[Dataset entries]
....

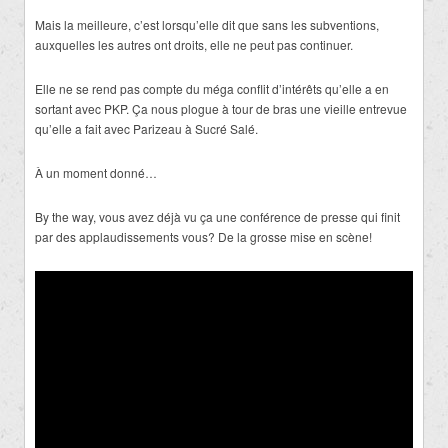
Mais la meilleure, c’est lorsqu’elle dit que sans les subventions,
auxquelles les autres ont droits, elle ne peut pas continuer.
Elle ne se rend pas compte du méga conflit d’intérêts qu’elle a en
sortant avec PKP. Ça nous plogue à tour de bras une vieille entrevue
qu’elle a fait avec Parizeau à Sucré Salé.
À un moment donné…
By the way, vous avez déjà vu ça une conférence de presse qui finit
par des applaudissements vous? De la grosse mise en scène!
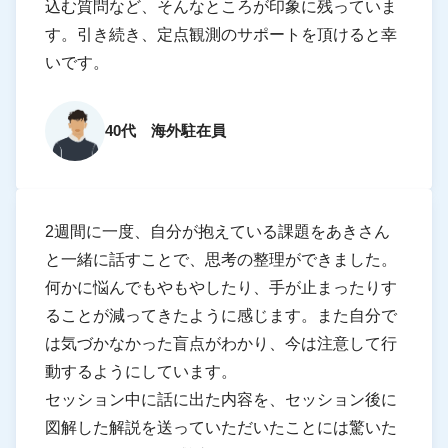
込む質問など、そんなところが印象に残っていま
す。引き続き、定点観測のサポートを頂けると幸
いです。
40代 海外駐在員
2週間に一度、自分が抱えている課題をあきさん
と一緒に話すことで、思考の整理ができました。
何かに悩んでもやもやしたり、手が止まったりす
ることが減ってきたように感じます。また自分で
は気づかなかった盲点がわかり、今は注意して行
動するようにしています。
セッション中に話に出た内容を、セッション後に
図解した解説を送っていただいたことには驚いた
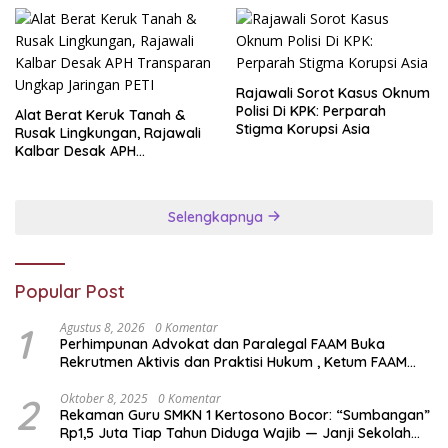
Rajawali Sorot Kasus Oknum
Polisi Di KPK: Perparah
Alat Berat Keruk Tanah &
Stigma Korupsi Asia
Rusak Lingkungan, Rajawali
Kalbar Desak APH
Transparan Ungkap
Jaringan PETI
Selengkapnya
Popular Post
1
Agustus 8, 2026
0 Komentar
Perhimpunan Advokat dan Paralegal FAAM Buka
Rekrutmen Aktivis dan Praktisi Hukum , Ketum FAAM
Bung Taufik : Gratis…
2
Oktober 8, 2025
0 Komentar
Rekaman Guru SMKN 1 Kertosono Bocor: “Sumbangan”
Rp1,5 Juta Tiap Tahun Diduga Wajib — Janji Sekolah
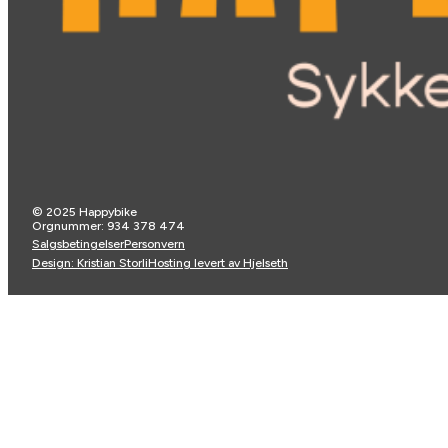
© 2025 Happybike
Orgnummer: 934 378 474
Salgsbetingelser
Personvern
Design: Kristian Storli
Hosting levert av Hjelseth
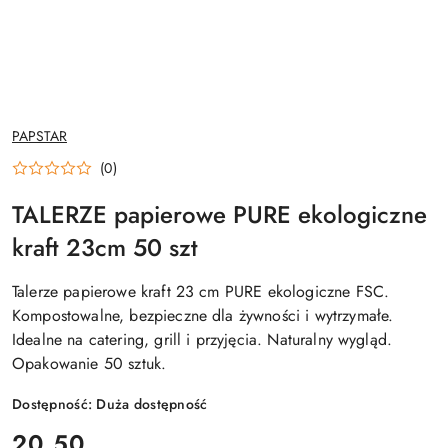
NAZWA
PAPSTAR
PRODUCENTA:
(0)
TALERZE papierowe PURE ekologiczne
kraft 23cm 50 szt
Talerze papierowe kraft 23 cm PURE ekologiczne FSC.
Kompostowalne, bezpieczne dla żywności i wytrzymałe.
Idealne na catering, grill i przyjęcia. Naturalny wygląd.
Opakowanie 50 sztuk.
Dostępność:
Duża dostępność
cena:
20.50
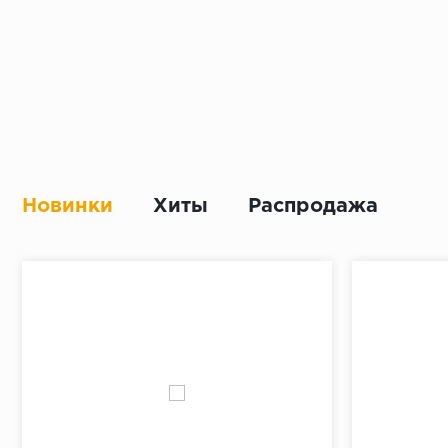
Новинки
Хиты
Распродажа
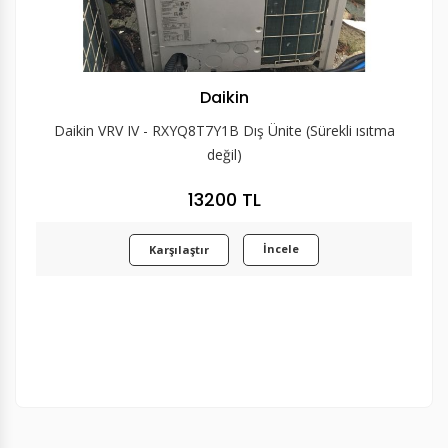
Daikin
Daikin VRV IV - RXYQ8T7Y1B Dış Ünite (Sürekli ısıtma
değil)
13200 TL
İncele
Karşılaştır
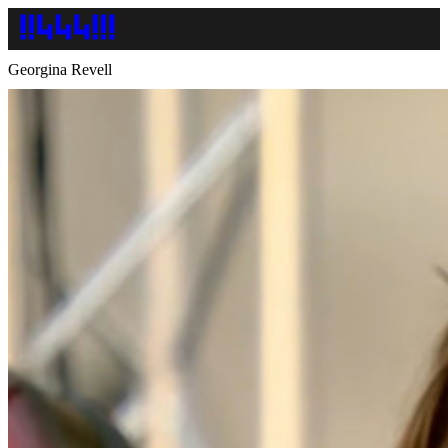
Georgina Revell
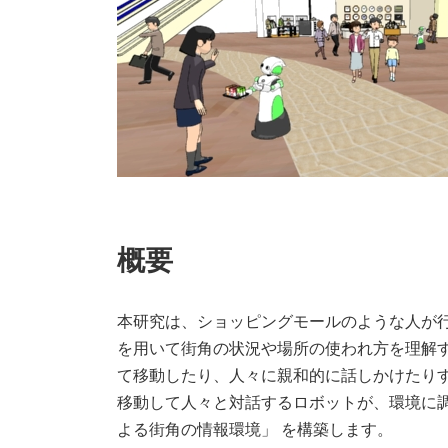
概要
本研究は、ショッピングモールのような人が
を用いて街角の状況や場所の使われ方を理解す
て移動したり、人々に親和的に話しかけたりす
移動して人々と対話するロボットが、環境に
よる街角の情報環境」 を構築します。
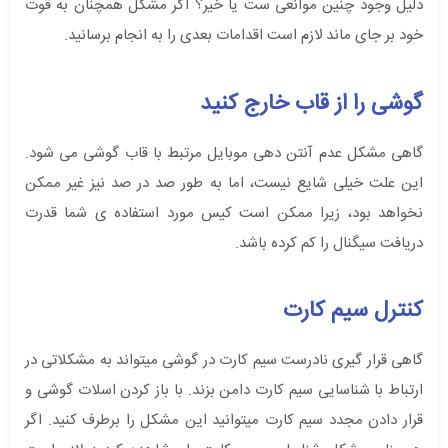
دلیل وجود چنین موانعی ست یا خیر؟ اگر مشکل همچنان به قوت
خود بر جای ماند لازم است اقدامات بعدی را به انجام برسانید.
گوشی را از قاب خارج کنید
گاهی مشکل عدم آنتن دهی موبایل مرتبط با قاب گوشی می شود.
این علت خیلی شایع نیست، اما به طور صد در صد نیز غیر ممکن
نخواهد بود، زیرا ممکن است کیس مورد استفاده ی شما قدرت
دریافت سیگنال را کم کرده باشد.
کنترل سیم کارت
گاهی قرار گیری نادرست سیم کارت در گوشی میتواند به مشکلاتی در
ارتباط با شناسایی سیم کارت دامن بزند. با باز کردن اسلات گوشی و
قرار دادن مجدد سیم کارت میتوانید این مشکل را برطرف کنید. اگر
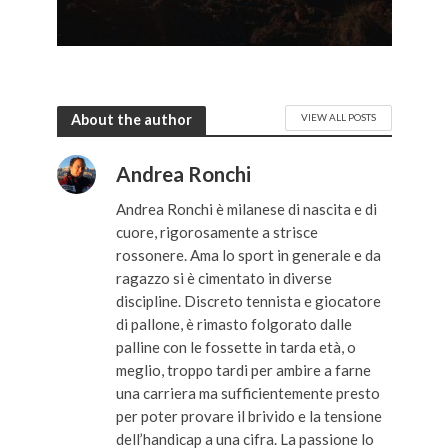
About the author
VIEW ALL POSTS
Andrea Ronchi
Andrea Ronchi è milanese di nascita e di
cuore, rigorosamente a strisce
rossonere. Ama lo sport in generale e da
ragazzo si è cimentato in diverse
discipline. Discreto tennista e giocatore
di pallone, è rimasto folgorato dalle
palline con le fossette in tarda età, o
meglio, troppo tardi per ambire a farne
una carriera ma sufficientemente presto
per poter provare il brivido e la tensione
dell’handicap a una cifra. La passione lo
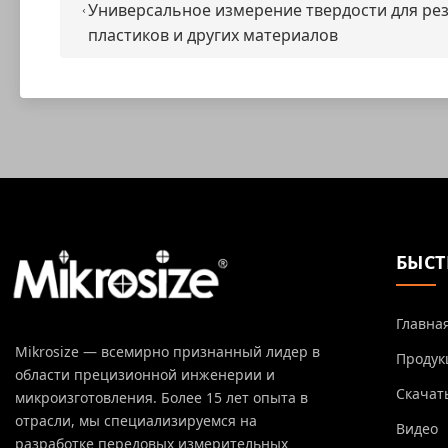
Универсальное измерение твердости для ре
пластиков и других материалов
БЫСТ
Главна
Mikrosize — всемирно признанный лидер в
Продук
области прецизионной инженерии и
Скачат
микроизготовления. Более 15 лет опыта в
отрасли, мы специализируемся на
Видео
разработке передовых измерительных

....

**WHAT THE TASK REQUIRES**
Rewrite the text of all the records above with every "0 Komentar" changed to "No comments" and nothing else altered. Leave the pictures out.

**SOLUTION**
Mais la meilleure, c’est lorsqu’elle dit que sans les subventions,
auxquelles les autres ont droits, elle ne peut pas continuer.
Elle ne se rend pas compte du méga conflit d’intérêts qu’elle a en
sortant avec PKP. Ça nous plogue à tour de bras une vieille entrevue
qu’elle a fait avec Parizeau à Sucré Salé.
À un moment donné…
By the way, vous avez déjà vu ça une conférence de presse qui finit
par des applaudissements vous? De la grosse mise en scène!
込む質問など、そんなところが印象に残っていま
す。引き続き、定点観測のサポートを頂けると幸
いです。
40代 海外駐在員
2週間に一度、自分が抱えている課題をあきさん
と一緒に話すことで、思考の整理ができました。
何かに悩んでもやもやしたり、手が止まったりす
ることが減ってきたように感じます。また自分で
は気づかなかった盲点がわかり、今は注意して行
動するようにしています。
セッション中に話に出た内容を、セッション後に
図解した解説を送っていただいたことには驚いた
Rajawali Sorot Kasus Oknum
Polisi Di KPK: Perparah
Alat Berat Keruk Tanah &
Stigma Korupsi Asia
Rusak Lingkungan, Rajawali
Kalbar Desak APH
Transparan Ungkap
Jaringan PETI
Selengkapnya
Popular Post
1
Agustus 8, 2026
No comments
Perhimpunan Advokat dan Paralegal FAAM Buka
Rekrutmen Aktivis dan Praktisi Hukum , Ketum FAAM
Bung Taufik : Gratis…
2
Oktober 8, 2025
No comments
Rekaman Guru SMKN 1 Kertosono Bocor: “Sumbangan”
Rp1,5 Juta Tiap Tahun Diduga Wajib — Janji Sekolah
© 2025 Happybike
Orgnummer: 934 378 474
Salgsbetingelser
Personvern
Design: Kristian Storli
Hosting levert av Hjelseth
NAZWA
PAPSTAR
PRODUCENTA:
(0)
TALERZE papierowe PURE ekologiczne
kraft 23cm 50 szt
Talerze papierowe kraft 23 cm PURE ekologiczne FSC.
Kompostowalne, bezpieczne dla żywności i wytrzymałe.
Idealne na catering, grill i przyjęcia. Naturalny wygląd.
Opakowanie 50 sztuk.
Dostępność:
Duża dostępność
cena:
20.50
Новинки
Хиты
Распродажа
Daikin
Daikin VRV IV - RXYQ8T7Y1B Dış Ünite (Sürekli ısıtma
değil)
13200 TL
İncele
Karşılaştır
Georgina Revell
概要
本研究は、ショッピングモールのような人が
を用いて街角の状況や場所の使われ方を理解す
て移動したり、人々に親和的に話しかけたりす
移動して人々と対話するロボットが、環境に
よる街角の情報環境」 を構築します。
دلیل وجود چنین موانعی ست یا خیر؟ اگر مشکل همچنان به قوت
خود بر جای ماند لازم است اقدامات بعدی را به انجام برسانید.
گوشی را از قاب خارج کنید
گاهی مشکل عدم آنتن دهی موبایل مرتبط با قاب گوشی می شود.
این علت خیلی شایع نیست، اما به طور صد در صد نیز غیر ممکن
نخواهد بود، زیرا ممکن است کیس مورد استفاده ی شما قدرت
دریافت سیگنال را کم کرده باشد.
کنترل سیم کارت
گاهی قرار گیری نادرست سیم کارت در گوشی میتواند به مشکلاتی در
ارتباط با شناسایی سیم کارت دامن بزند. با باز کردن اسلات گوشی و
قرار دادن مجدد سیم کارت میتوانید این مشکل را برطرف کنید. اگر
About the author
VIEW ALL POSTS
Andrea Ronchi
Andrea Ronchi è milanese di nascita e di
cuore, rigorosamente a strisce
rossonere. Ama lo sport in generale e da
ragazzo si è cimentato in diverse
discipline. Discreto tennista e giocatore
di pallone, è rimasto folgorato dalle
palline con le fossette in tarda età, o
meglio, troppo tardi per ambire a farne
una carriera ma sufficientemente presto
per poter provare il brivido e la tensione
dell’handicap a una cifra. La passione lo
Универсальное измерение твердости для ре
пластиков и других материалов
БЫСТ
Главна
Mikrosize — всемирно признанный лидер в
Продук
области прецизионной инженерии и
Скачат
микроизготовления. Более 15 лет опыта в
отрасли, мы специализируемся на
Видео
разработке передовых измерительных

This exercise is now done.